++++ The records
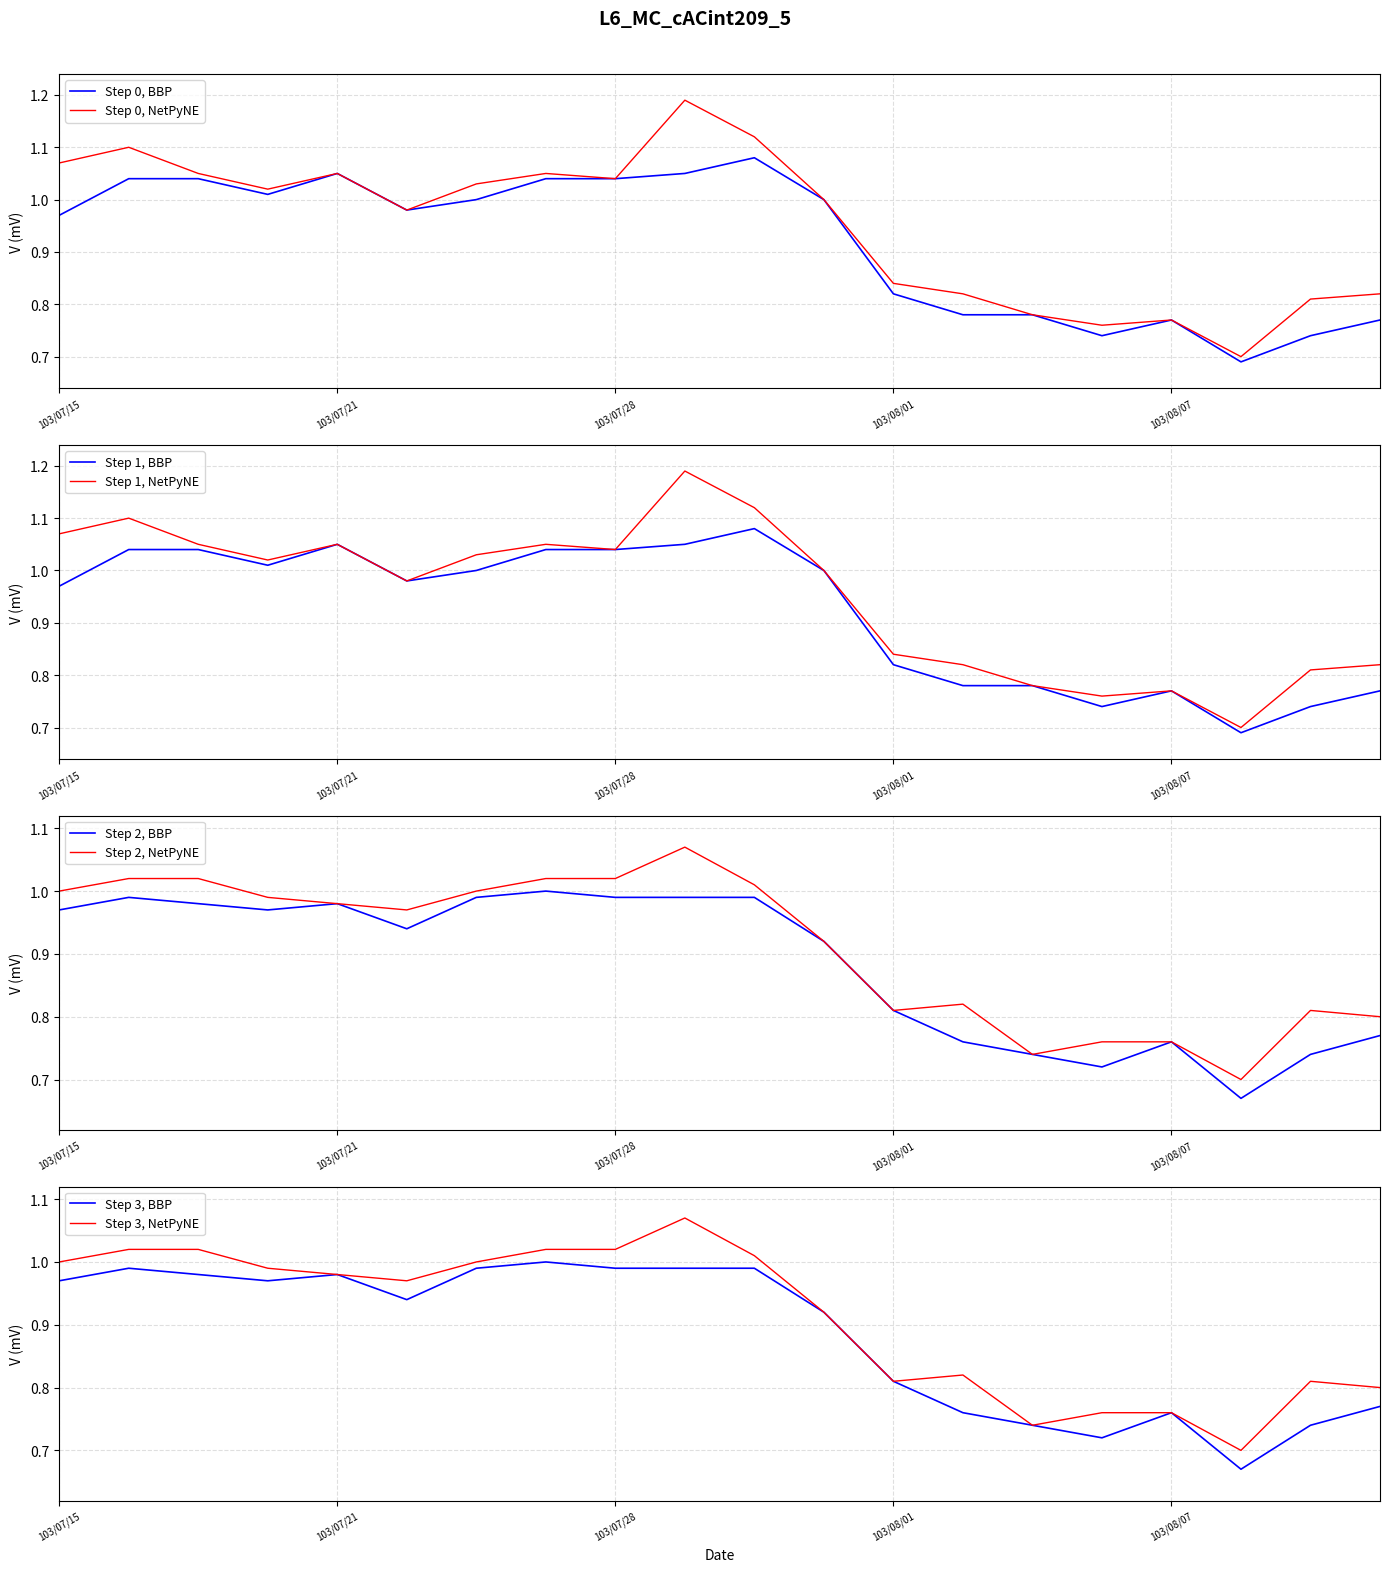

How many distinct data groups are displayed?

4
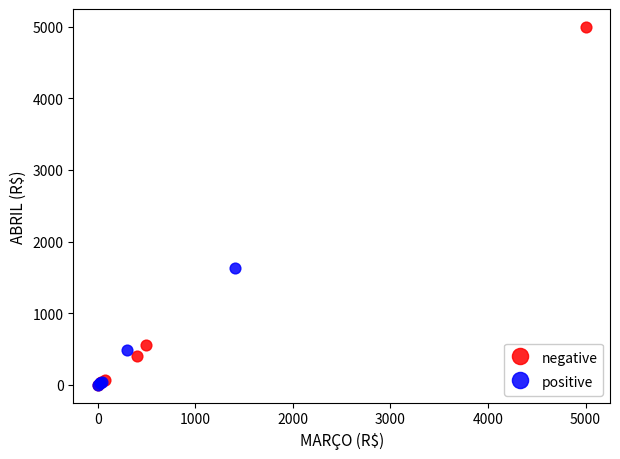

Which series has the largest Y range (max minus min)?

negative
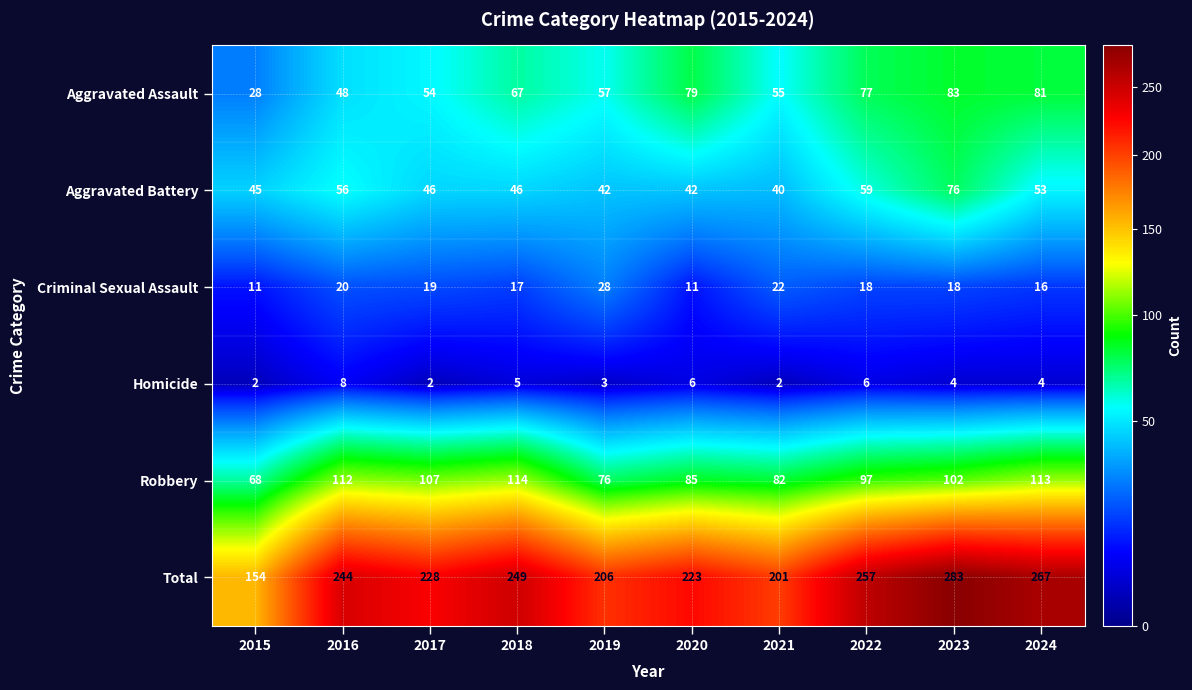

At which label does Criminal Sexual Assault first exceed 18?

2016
++++++++
++++ The records
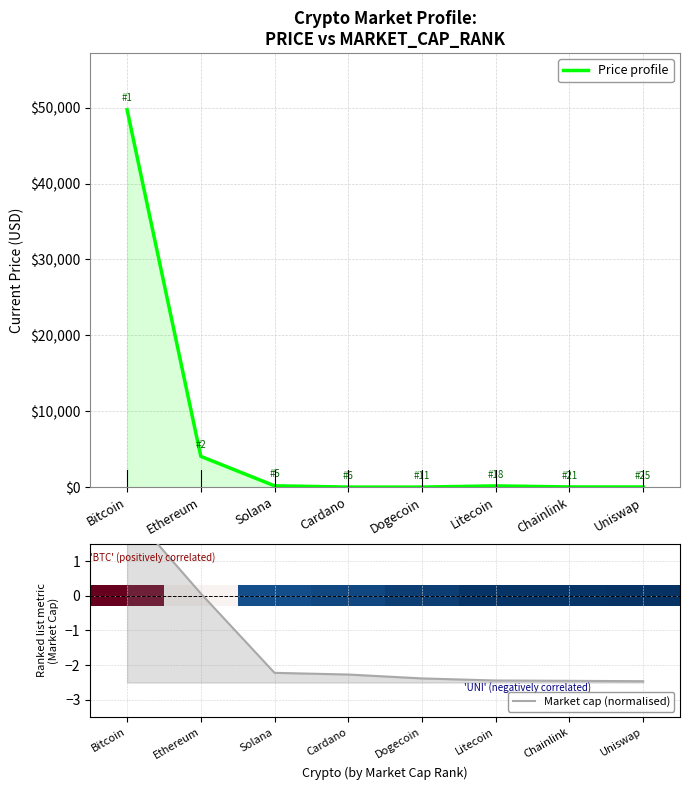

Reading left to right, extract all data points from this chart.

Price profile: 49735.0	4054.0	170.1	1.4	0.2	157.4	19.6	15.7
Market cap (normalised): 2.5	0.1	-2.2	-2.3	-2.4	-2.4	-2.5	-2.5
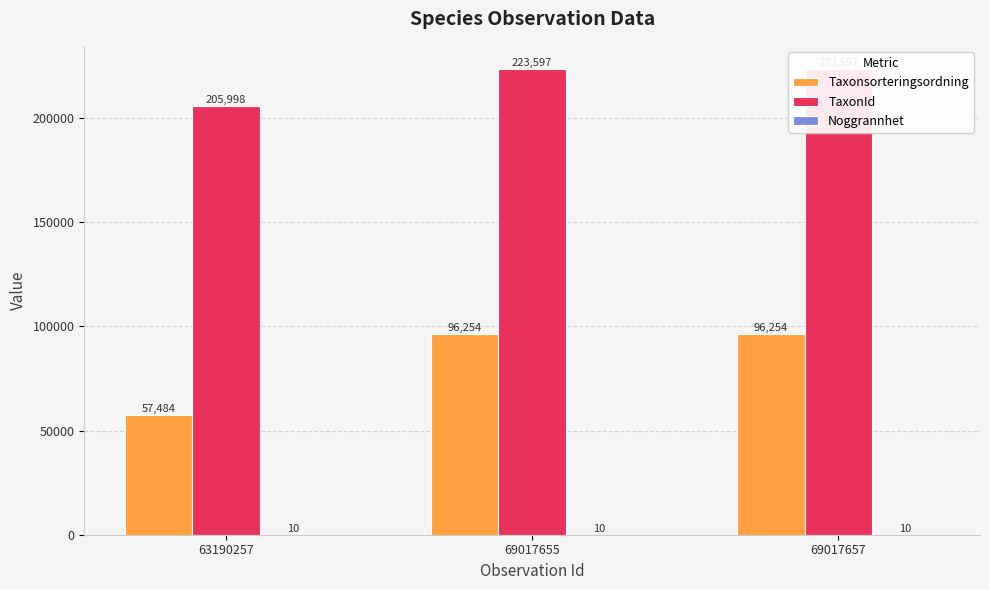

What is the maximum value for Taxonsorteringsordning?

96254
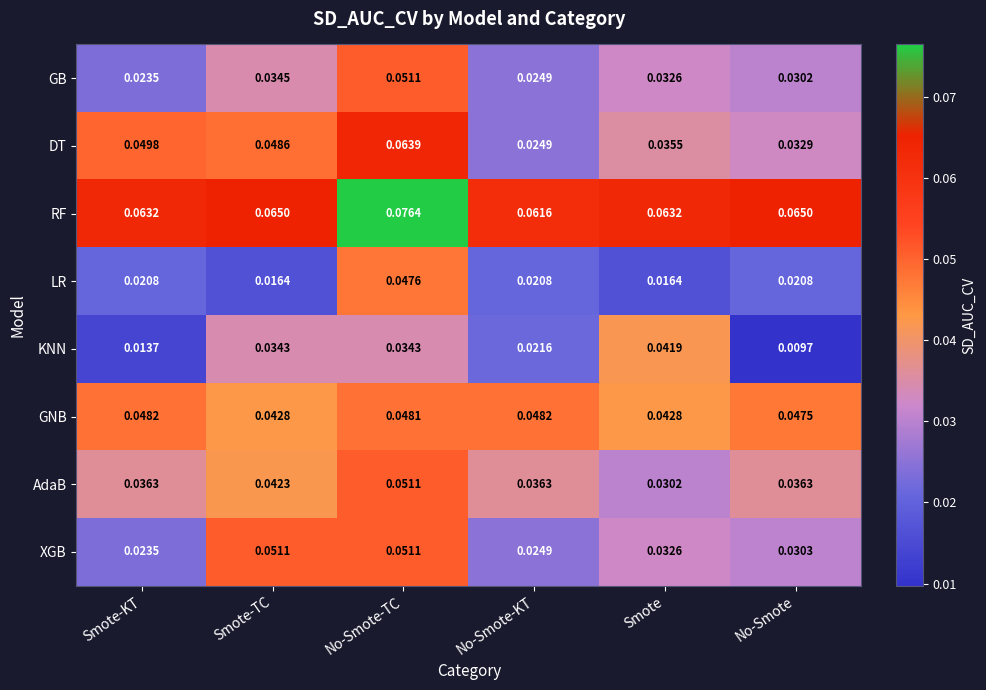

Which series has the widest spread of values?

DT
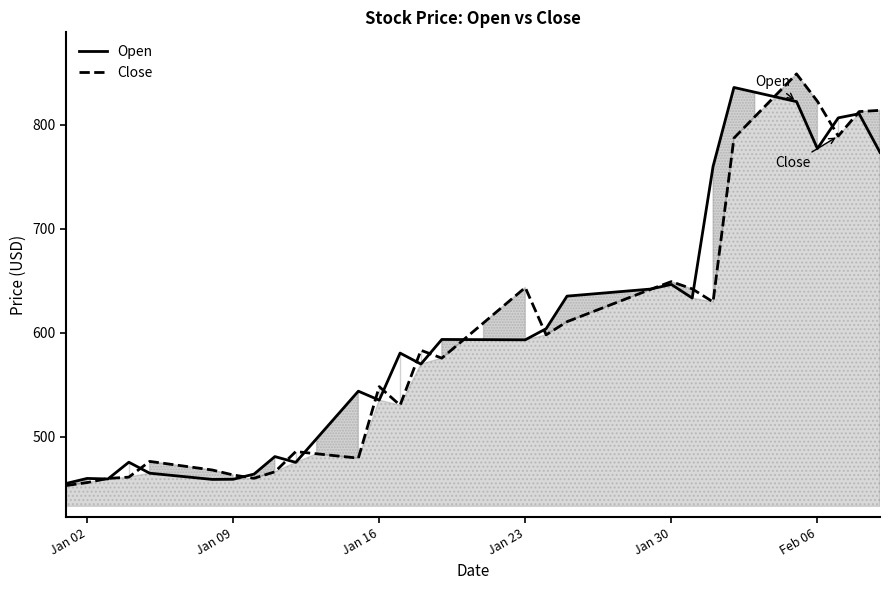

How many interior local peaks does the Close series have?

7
++++++++
**Task description:**
Format the lines of the records above, from the line with "How many distinct data groups are displayed?" to the line with "At which label", both included, as a JSON list of strings with one string per line. Leave out blank lines and the pictures.

**Reply:**
[
  "How many distinct data groups are displayed?",
  "4",
  "Which series has the largest Y range (max minus min)?",
  "negative",
  "At which label does Criminal Sexual Assault first exceed 18?"
]